Top of Data for processing
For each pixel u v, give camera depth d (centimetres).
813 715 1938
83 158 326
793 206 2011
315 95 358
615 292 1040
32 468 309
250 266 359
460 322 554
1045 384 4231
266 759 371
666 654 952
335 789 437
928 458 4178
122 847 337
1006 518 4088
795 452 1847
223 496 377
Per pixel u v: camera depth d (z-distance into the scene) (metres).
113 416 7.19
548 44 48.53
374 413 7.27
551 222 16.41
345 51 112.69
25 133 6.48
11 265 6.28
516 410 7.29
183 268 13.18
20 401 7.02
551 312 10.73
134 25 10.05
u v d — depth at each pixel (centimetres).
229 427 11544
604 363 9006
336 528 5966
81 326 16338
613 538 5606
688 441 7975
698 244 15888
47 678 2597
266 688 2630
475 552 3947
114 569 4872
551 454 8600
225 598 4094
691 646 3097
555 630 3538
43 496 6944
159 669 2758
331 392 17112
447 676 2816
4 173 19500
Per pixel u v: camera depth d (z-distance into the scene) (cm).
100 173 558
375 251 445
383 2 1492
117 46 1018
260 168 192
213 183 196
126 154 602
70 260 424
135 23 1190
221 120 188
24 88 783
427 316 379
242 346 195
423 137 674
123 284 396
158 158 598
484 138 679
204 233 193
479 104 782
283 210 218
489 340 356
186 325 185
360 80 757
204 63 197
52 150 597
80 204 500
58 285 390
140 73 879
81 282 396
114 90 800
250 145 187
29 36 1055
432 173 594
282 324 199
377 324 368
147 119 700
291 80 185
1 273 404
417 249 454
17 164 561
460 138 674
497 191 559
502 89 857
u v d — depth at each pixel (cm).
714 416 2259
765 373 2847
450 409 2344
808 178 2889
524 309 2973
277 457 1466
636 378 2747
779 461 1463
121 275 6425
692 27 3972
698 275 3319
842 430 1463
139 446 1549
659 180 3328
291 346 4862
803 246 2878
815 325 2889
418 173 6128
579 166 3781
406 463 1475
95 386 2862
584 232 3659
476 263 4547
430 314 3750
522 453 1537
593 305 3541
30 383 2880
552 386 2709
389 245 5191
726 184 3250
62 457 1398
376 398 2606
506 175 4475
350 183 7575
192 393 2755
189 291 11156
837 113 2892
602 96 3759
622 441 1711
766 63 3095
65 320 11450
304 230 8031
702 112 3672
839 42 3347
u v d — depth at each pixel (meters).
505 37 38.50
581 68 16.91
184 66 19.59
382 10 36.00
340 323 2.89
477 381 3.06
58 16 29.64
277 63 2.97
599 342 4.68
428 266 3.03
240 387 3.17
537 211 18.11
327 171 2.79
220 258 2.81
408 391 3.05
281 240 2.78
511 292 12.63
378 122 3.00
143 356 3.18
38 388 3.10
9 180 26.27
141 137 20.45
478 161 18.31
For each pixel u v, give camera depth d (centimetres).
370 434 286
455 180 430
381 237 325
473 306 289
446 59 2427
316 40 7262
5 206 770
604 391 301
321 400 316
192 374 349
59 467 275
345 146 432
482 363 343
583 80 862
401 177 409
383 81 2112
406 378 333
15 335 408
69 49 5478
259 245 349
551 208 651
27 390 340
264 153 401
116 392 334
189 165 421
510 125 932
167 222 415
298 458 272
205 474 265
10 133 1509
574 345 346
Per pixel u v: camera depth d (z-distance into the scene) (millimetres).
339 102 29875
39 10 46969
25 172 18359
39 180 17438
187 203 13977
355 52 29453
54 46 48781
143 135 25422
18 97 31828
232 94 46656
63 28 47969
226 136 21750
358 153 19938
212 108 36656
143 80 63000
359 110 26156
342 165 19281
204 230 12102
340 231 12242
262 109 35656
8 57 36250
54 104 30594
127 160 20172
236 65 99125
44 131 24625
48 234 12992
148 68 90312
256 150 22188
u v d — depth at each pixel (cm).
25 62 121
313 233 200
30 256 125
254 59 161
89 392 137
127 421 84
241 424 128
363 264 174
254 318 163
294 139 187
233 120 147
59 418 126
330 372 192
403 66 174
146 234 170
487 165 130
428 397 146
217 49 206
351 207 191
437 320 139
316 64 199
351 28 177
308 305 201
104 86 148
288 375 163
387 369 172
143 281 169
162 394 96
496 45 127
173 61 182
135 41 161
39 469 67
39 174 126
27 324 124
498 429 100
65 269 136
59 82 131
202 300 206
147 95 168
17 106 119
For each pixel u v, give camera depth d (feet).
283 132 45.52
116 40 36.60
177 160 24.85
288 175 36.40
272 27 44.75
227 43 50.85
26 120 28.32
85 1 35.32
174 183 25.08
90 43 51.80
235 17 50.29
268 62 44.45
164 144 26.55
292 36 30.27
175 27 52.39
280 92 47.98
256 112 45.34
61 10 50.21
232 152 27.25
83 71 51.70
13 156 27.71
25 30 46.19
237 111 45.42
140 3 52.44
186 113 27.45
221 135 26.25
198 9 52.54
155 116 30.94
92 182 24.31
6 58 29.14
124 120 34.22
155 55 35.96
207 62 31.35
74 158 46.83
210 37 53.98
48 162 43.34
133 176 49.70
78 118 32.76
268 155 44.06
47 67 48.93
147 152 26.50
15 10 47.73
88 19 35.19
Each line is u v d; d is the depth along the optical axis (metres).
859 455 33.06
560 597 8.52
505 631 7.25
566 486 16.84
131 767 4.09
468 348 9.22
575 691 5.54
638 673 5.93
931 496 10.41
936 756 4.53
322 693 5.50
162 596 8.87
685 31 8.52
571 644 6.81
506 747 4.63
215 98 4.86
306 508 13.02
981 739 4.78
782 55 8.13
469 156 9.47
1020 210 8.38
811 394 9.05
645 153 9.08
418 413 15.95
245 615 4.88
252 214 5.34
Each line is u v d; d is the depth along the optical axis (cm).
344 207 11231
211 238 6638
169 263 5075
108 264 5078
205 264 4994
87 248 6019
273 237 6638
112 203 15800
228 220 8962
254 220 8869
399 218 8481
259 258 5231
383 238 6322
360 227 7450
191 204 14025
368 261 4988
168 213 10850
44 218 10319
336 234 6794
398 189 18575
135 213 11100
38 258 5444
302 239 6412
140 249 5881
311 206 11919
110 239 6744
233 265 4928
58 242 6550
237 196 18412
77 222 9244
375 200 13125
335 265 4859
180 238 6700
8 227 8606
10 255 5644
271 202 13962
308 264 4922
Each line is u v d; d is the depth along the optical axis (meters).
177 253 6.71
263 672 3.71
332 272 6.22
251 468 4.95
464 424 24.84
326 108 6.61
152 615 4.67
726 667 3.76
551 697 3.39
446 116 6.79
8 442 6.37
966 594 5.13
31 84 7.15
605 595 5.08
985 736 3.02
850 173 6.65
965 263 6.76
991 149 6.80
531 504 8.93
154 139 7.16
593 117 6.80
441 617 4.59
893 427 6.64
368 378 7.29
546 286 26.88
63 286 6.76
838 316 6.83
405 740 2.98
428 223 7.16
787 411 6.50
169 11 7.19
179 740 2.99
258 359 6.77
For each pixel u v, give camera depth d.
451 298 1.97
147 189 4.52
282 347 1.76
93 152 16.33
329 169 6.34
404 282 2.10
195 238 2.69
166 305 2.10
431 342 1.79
Bottom of Data for processing
- About this task -
Reproduce the full listing above, keeping every line intact.

- Response -
For each pixel u v, give camera depth d (centimetres).
813 715 1938
83 158 326
793 206 2011
315 95 358
615 292 1040
32 468 309
250 266 359
460 322 554
1045 384 4231
266 759 371
666 654 952
335 789 437
928 458 4178
122 847 337
1006 518 4088
795 452 1847
223 496 377
Per pixel u v: camera depth d (z-distance into the scene) (metres).
113 416 7.19
548 44 48.53
374 413 7.27
551 222 16.41
345 51 112.69
25 133 6.48
11 265 6.28
516 410 7.29
183 268 13.18
20 401 7.02
551 312 10.73
134 25 10.05
u v d — depth at each pixel (centimetres).
229 427 11544
604 363 9006
336 528 5966
81 326 16338
613 538 5606
688 441 7975
698 244 15888
47 678 2597
266 688 2630
475 552 3947
114 569 4872
551 454 8600
225 598 4094
691 646 3097
555 630 3538
43 496 6944
159 669 2758
331 392 17112
447 676 2816
4 173 19500
Per pixel u v: camera depth d (z-distance into the scene) (cm).
100 173 558
375 251 445
383 2 1492
117 46 1018
260 168 192
213 183 196
126 154 602
70 260 424
135 23 1190
221 120 188
24 88 783
427 316 379
242 346 195
423 137 674
123 284 396
158 158 598
484 138 679
204 233 193
479 104 782
283 210 218
489 340 356
186 325 185
360 80 757
204 63 197
52 150 597
80 204 500
58 285 390
140 73 879
81 282 396
114 90 800
250 145 187
29 36 1055
432 173 594
282 324 199
377 324 368
147 119 700
291 80 185
1 273 404
417 249 454
17 164 561
460 138 674
497 191 559
502 89 857
u v d — depth at each pixel (cm).
714 416 2259
765 373 2847
450 409 2344
808 178 2889
524 309 2973
277 457 1466
636 378 2747
779 461 1463
121 275 6425
692 27 3972
698 275 3319
842 430 1463
139 446 1549
659 180 3328
291 346 4862
803 246 2878
815 325 2889
418 173 6128
579 166 3781
406 463 1475
95 386 2862
584 232 3659
476 263 4547
430 314 3750
522 453 1537
593 305 3541
30 383 2880
552 386 2709
389 245 5191
726 184 3250
62 457 1398
376 398 2606
506 175 4475
350 183 7575
192 393 2755
189 291 11156
837 113 2892
602 96 3759
622 441 1711
766 63 3095
65 320 11450
304 230 8031
702 112 3672
839 42 3347
u v d — depth at each pixel (meters).
505 37 38.50
581 68 16.91
184 66 19.59
382 10 36.00
340 323 2.89
477 381 3.06
58 16 29.64
277 63 2.97
599 342 4.68
428 266 3.03
240 387 3.17
537 211 18.11
327 171 2.79
220 258 2.81
408 391 3.05
281 240 2.78
511 292 12.63
378 122 3.00
143 356 3.18
38 388 3.10
9 180 26.27
141 137 20.45
478 161 18.31
For each pixel u v, give camera depth d (centimetres).
370 434 286
455 180 430
381 237 325
473 306 289
446 59 2427
316 40 7262
5 206 770
604 391 301
321 400 316
192 374 349
59 467 275
345 146 432
482 363 343
583 80 862
401 177 409
383 81 2112
406 378 333
15 335 408
69 49 5478
259 245 349
551 208 651
27 390 340
264 153 401
116 392 334
189 165 421
510 125 932
167 222 415
298 458 272
205 474 265
10 133 1509
574 345 346
Per pixel u v: camera depth d (z-distance into the scene) (millimetres).
339 102 29875
39 10 46969
25 172 18359
39 180 17438
187 203 13977
355 52 29453
54 46 48781
143 135 25422
18 97 31828
232 94 46656
63 28 47969
226 136 21750
358 153 19938
212 108 36656
143 80 63000
359 110 26156
342 165 19281
204 230 12102
340 231 12242
262 109 35656
8 57 36250
54 104 30594
127 160 20172
236 65 99125
44 131 24625
48 234 12992
148 68 90312
256 150 22188
u v d — depth at each pixel (cm).
25 62 121
313 233 200
30 256 125
254 59 161
89 392 137
127 421 84
241 424 128
363 264 174
254 318 163
294 139 187
233 120 147
59 418 126
330 372 192
403 66 174
146 234 170
487 165 130
428 397 146
217 49 206
351 207 191
437 320 139
316 64 199
351 28 177
308 305 201
104 86 148
288 375 163
387 369 172
143 281 169
162 394 96
496 45 127
173 61 182
135 41 161
39 469 67
39 174 126
27 324 124
498 429 100
65 269 136
59 82 131
202 300 206
147 95 168
17 106 119
For each pixel u v, give camera depth d (feet).
283 132 45.52
116 40 36.60
177 160 24.85
288 175 36.40
272 27 44.75
227 43 50.85
26 120 28.32
85 1 35.32
174 183 25.08
90 43 51.80
235 17 50.29
268 62 44.45
164 144 26.55
292 36 30.27
175 27 52.39
280 92 47.98
256 112 45.34
61 10 50.21
232 152 27.25
83 71 51.70
13 156 27.71
25 30 46.19
237 111 45.42
140 3 52.44
186 113 27.45
221 135 26.25
198 9 52.54
155 116 30.94
92 182 24.31
6 58 29.14
124 120 34.22
155 55 35.96
207 62 31.35
74 158 46.83
210 37 53.98
48 162 43.34
133 176 49.70
78 118 32.76
268 155 44.06
47 67 48.93
147 152 26.50
15 10 47.73
88 19 35.19
Each line is u v d; d is the depth along the optical axis (metres).
859 455 33.06
560 597 8.52
505 631 7.25
566 486 16.84
131 767 4.09
468 348 9.22
575 691 5.54
638 673 5.93
931 496 10.41
936 756 4.53
322 693 5.50
162 596 8.87
685 31 8.52
571 644 6.81
506 747 4.63
215 98 4.86
306 508 13.02
981 739 4.78
782 55 8.13
469 156 9.47
1020 210 8.38
811 394 9.05
645 153 9.08
418 413 15.95
245 615 4.88
252 214 5.34
Each line is u v d; d is the depth along the optical axis (cm).
344 207 11231
211 238 6638
169 263 5075
108 264 5078
205 264 4994
87 248 6019
273 237 6638
112 203 15800
228 220 8962
254 220 8869
399 218 8481
259 258 5231
383 238 6322
360 227 7450
191 204 14025
368 261 4988
168 213 10850
44 218 10319
336 234 6794
398 189 18575
135 213 11100
38 258 5444
302 239 6412
140 249 5881
311 206 11919
110 239 6744
233 265 4928
58 242 6550
237 196 18412
77 222 9244
375 200 13125
335 265 4859
180 238 6700
8 227 8606
10 255 5644
271 202 13962
308 264 4922
Each line is u v d; d is the depth along the optical axis (meters).
177 253 6.71
263 672 3.71
332 272 6.22
251 468 4.95
464 424 24.84
326 108 6.61
152 615 4.67
726 667 3.76
551 697 3.39
446 116 6.79
8 442 6.37
966 594 5.13
31 84 7.15
605 595 5.08
985 736 3.02
850 173 6.65
965 263 6.76
991 149 6.80
531 504 8.93
154 139 7.16
593 117 6.80
441 617 4.59
893 427 6.64
368 378 7.29
546 286 26.88
63 286 6.76
838 316 6.83
405 740 2.98
428 223 7.16
787 411 6.50
169 11 7.19
179 740 2.99
258 359 6.77
For each pixel u v, give camera depth d.
451 298 1.97
147 189 4.52
282 347 1.76
93 152 16.33
329 169 6.34
404 282 2.10
195 238 2.69
166 305 2.10
431 342 1.79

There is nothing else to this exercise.